| Problem statement |
Output only the stretch of the listing that starts at the line containing "للصحة والجسم ." and ends at the line containing "Durante la entrega", reproduced exactly with both ends.

| Record set |
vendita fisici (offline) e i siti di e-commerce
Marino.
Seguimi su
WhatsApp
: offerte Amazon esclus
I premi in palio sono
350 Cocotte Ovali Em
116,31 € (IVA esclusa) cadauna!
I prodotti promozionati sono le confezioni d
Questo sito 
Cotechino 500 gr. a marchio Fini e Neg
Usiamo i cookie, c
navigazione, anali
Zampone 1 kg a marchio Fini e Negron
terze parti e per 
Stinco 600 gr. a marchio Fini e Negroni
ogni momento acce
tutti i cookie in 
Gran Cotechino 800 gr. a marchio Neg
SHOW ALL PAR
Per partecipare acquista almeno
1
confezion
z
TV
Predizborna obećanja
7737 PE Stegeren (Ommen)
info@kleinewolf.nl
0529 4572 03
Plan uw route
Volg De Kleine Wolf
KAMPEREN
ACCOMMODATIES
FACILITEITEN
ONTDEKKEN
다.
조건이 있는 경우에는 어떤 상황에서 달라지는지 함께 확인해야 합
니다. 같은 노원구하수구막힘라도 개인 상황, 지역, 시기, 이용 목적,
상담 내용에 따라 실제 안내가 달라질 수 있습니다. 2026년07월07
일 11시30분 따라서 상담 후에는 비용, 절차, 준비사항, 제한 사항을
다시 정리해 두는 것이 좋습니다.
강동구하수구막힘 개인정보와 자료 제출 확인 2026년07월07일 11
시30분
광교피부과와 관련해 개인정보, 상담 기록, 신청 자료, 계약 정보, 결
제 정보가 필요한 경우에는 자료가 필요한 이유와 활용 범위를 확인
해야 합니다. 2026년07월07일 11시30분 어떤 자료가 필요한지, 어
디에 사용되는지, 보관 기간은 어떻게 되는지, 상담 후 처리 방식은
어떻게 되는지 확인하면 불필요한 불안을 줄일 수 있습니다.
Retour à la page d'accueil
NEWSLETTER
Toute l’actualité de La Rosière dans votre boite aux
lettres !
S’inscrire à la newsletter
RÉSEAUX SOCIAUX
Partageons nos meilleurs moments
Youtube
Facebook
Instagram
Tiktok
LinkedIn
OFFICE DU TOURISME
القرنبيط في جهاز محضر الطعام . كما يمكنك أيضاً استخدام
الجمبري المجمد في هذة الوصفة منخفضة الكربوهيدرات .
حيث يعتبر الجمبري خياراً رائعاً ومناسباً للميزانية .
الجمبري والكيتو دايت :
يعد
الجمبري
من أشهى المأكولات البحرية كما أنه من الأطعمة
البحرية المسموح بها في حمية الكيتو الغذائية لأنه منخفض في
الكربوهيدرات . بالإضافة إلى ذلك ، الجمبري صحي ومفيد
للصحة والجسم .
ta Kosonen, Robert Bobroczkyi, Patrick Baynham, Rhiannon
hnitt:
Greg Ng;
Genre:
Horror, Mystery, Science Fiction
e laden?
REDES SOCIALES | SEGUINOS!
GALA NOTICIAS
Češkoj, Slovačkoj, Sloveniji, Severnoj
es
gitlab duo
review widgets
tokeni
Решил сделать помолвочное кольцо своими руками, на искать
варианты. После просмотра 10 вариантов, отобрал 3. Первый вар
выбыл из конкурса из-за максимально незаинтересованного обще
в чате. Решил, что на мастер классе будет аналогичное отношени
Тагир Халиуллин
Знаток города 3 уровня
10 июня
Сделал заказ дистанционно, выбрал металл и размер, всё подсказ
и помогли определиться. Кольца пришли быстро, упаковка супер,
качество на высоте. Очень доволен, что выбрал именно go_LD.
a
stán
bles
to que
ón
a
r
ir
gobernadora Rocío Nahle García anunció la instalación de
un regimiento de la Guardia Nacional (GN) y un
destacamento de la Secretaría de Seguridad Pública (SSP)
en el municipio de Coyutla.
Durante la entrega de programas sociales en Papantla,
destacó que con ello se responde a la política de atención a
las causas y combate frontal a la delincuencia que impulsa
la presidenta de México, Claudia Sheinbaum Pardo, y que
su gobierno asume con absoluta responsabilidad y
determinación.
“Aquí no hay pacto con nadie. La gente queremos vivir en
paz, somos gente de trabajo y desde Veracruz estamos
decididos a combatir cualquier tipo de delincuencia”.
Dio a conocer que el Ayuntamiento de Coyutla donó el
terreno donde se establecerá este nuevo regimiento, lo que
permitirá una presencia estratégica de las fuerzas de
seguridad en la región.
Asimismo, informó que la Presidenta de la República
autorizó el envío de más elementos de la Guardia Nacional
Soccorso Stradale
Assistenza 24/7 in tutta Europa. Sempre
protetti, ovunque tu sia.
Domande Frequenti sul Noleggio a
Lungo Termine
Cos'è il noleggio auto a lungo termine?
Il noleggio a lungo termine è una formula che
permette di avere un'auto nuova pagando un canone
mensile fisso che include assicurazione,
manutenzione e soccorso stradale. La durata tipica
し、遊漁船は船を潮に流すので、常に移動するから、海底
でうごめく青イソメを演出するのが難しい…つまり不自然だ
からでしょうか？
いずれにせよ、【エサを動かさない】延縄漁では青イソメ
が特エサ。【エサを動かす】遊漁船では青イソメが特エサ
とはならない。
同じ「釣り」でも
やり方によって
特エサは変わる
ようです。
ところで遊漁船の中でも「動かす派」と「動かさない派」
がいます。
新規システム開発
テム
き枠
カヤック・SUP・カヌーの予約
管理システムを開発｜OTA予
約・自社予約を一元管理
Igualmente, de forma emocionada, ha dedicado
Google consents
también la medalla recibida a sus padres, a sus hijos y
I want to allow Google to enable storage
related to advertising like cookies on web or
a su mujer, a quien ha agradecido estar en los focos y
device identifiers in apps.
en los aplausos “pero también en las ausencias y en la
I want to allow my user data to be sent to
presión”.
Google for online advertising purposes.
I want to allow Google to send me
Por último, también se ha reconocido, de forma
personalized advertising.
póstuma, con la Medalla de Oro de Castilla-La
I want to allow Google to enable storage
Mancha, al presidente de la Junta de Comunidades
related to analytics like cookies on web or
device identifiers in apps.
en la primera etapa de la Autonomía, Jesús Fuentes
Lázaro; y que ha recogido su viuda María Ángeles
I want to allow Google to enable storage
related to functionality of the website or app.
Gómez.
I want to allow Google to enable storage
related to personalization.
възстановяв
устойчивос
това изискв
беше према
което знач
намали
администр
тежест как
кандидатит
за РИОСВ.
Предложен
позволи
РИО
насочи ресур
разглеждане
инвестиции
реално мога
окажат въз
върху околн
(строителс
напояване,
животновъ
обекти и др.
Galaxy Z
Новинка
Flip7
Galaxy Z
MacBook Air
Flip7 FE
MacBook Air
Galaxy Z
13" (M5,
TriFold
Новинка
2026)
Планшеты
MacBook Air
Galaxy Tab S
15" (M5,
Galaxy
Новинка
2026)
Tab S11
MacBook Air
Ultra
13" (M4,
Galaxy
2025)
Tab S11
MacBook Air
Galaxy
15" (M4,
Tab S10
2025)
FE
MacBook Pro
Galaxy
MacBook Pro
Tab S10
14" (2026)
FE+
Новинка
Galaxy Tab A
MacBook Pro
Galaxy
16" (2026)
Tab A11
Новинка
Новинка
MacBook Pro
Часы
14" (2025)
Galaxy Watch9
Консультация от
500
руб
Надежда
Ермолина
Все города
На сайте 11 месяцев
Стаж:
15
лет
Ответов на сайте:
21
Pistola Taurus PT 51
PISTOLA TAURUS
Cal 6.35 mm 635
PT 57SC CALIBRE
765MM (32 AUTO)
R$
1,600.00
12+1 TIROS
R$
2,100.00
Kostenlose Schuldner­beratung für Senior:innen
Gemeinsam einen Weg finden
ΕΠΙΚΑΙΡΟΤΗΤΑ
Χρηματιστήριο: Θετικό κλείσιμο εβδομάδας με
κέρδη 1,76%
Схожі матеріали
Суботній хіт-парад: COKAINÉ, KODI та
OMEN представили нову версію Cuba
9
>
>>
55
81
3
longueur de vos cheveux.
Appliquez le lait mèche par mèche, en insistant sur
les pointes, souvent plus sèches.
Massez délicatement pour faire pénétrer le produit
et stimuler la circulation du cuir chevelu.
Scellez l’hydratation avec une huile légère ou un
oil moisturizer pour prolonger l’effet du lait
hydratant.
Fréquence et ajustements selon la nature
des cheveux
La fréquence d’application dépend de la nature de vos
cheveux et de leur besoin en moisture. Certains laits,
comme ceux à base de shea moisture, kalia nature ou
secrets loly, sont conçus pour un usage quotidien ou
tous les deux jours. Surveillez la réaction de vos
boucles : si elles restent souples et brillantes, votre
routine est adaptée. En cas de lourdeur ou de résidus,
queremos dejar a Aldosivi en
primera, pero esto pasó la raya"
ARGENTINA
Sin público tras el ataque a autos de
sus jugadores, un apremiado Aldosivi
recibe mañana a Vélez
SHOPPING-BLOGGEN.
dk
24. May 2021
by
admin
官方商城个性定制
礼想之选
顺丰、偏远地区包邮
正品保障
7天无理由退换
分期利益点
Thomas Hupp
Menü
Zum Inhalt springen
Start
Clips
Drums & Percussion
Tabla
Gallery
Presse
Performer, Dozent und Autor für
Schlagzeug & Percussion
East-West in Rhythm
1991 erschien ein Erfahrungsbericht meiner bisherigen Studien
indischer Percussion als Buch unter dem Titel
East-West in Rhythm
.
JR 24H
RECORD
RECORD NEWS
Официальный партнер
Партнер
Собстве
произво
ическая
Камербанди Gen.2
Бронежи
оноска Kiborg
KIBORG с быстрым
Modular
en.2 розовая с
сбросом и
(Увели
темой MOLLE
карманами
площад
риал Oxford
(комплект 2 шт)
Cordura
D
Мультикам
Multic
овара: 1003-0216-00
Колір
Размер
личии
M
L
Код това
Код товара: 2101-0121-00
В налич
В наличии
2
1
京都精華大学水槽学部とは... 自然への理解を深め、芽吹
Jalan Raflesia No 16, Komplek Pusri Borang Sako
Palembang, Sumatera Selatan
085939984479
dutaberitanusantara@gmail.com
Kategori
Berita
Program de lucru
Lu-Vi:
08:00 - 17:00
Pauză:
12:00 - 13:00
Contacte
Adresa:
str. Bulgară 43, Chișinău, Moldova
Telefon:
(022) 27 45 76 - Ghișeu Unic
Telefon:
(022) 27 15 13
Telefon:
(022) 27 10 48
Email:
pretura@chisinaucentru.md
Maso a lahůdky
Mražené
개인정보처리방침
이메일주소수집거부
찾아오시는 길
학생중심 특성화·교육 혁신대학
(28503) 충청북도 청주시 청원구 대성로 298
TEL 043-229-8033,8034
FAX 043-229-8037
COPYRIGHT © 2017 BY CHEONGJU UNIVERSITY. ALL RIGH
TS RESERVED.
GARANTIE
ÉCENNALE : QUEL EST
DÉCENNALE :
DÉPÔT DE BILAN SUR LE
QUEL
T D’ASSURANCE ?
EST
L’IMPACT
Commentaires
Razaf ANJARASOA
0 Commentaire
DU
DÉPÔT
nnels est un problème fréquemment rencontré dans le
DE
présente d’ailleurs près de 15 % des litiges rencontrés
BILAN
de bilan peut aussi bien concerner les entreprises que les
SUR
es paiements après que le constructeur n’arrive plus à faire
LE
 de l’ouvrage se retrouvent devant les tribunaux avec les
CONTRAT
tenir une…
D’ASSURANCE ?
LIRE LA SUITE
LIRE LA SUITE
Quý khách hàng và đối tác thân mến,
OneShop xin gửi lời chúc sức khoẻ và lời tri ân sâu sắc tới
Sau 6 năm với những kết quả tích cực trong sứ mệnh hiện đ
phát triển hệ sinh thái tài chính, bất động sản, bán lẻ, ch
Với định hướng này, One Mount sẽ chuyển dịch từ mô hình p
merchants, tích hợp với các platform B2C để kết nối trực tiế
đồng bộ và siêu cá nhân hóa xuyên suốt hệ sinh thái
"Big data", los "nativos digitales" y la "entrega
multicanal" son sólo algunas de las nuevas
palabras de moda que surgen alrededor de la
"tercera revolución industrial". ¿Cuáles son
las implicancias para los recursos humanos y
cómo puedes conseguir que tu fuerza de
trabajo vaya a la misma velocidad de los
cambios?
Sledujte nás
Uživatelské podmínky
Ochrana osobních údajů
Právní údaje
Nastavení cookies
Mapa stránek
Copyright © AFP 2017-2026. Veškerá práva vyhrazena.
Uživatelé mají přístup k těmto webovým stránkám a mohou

| Task answer |
للصحة والجسم .
ta Kosonen, Robert Bobroczkyi, Patrick Baynham, Rhiannon
hnitt:
Greg Ng;
Genre:
Horror, Mystery, Science Fiction
e laden?
REDES SOCIALES | SEGUINOS!
GALA NOTICIAS
Češkoj, Slovačkoj, Sloveniji, Severnoj
es
gitlab duo
review widgets
tokeni
Решил сделать помолвочное кольцо своими руками, на искать
варианты. После просмотра 10 вариантов, отобрал 3. Первый вар
выбыл из конкурса из-за максимально незаинтересованного обще
в чате. Решил, что на мастер классе будет аналогичное отношени
Тагир Халиуллин
Знаток города 3 уровня
10 июня
Сделал заказ дистанционно, выбрал металл и размер, всё подсказ
и помогли определиться. Кольца пришли быстро, упаковка супер,
качество на высоте. Очень доволен, что выбрал именно go_LD.
a
stán
bles
to que
ón
a
r
ir
gobernadora Rocío Nahle García anunció la instalación de
un regimiento de la Guardia Nacional (GN) y un
destacamento de la Secretaría de Seguridad Pública (SSP)
en el municipio de Coyutla.
Durante la entrega de programas sociales en Papantla,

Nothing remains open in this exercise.